Effects of Cloud Model Formulation on Precipitation at Global and Local Scales


Predicting future climate change remains a high priority as well as a complex challenge for science. Insufficient physical understanding and relatively coarse grid resolution limit the ability of global circulation models (GCMs) in this endeavor. Despite increased computational power enabling higher resolution, GCMs still must rely on parameterizations (computational methods to simplify complex physical processes) to represent the subgrid variability of clouds, aerosols, and their interactions. In research led by Department of Energy scientists at Pacific Northwest National Laboratory, scientists investigated the sensitivity of precipitation characteristics (mean, extreme, and diurnal cycle) to dozens of uncertain parameters mainly related to cloud and aerosol processes in the Community Atmosphere Model (CAM version 5). They found that extreme precipitation characteristics are sensitive to a fewer number of parameters, precipitation does not always respond monotonically to parameter change, and the influence of individual parameters does not depend on sampling approaches or related parameters selected. The study was a fast-process investigation responding to parameter perturbation in the current climate, over a 5-year period with prescribed sea surface temperatures.

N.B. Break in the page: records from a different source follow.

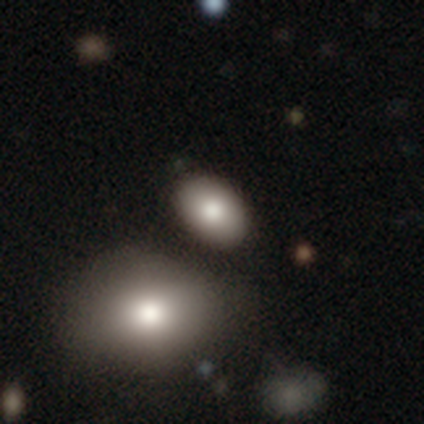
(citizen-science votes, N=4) A smooth galaxy with no disk features (100%) that is in between round and cigar-shaped (100%). Merging: none (100%).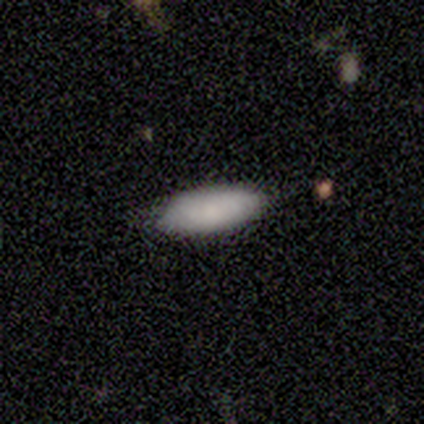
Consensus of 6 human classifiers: A smooth galaxy with no disk features (100%) that is in between round and cigar-shaped (50%, tied with cigar-shaped).

Vote fractions:
- Smooth or featured? smooth: 100% / featured or disk: 0% / star or artifact: 0%
- How rounded? in between: 50% (tied) / cigar-shaped: 50% (tied) / round: 0%
- Merging? none: 83% / minor disturbance: 17% / major disturbance: 0% / merger: 0%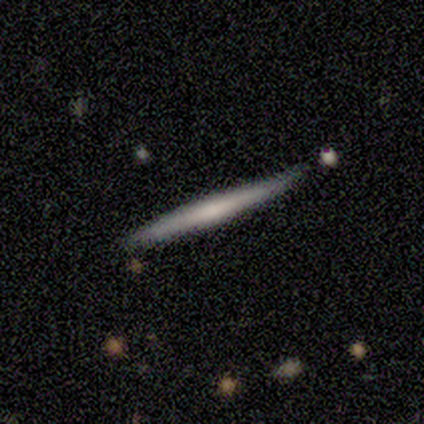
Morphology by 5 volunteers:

The study better explains the CAM5 model behavior associated with parameter uncertainties and will guide the next step to reducing model uncertainty in precipitation via calibration of the most uncertain model parameters and developing new parameterizations.


Qian, Y., H. Yan, Z. Hou, G. Johannesson, S. A. Klein, D. Lucas, R. Neale, P. J. Rasch, L. P. Swiler, J. Tannahill, H. Wang, M. Wang, and C. Zhao. 2015.  “Parametric Sensitivity Analysis of Precipitation at Global and Local Scales in the Community Atmosphere Model CAM5,” Journal of Advanced Modeling Earth Systems 7(2), 382–411. DOI: 10.1002/2014MS000354.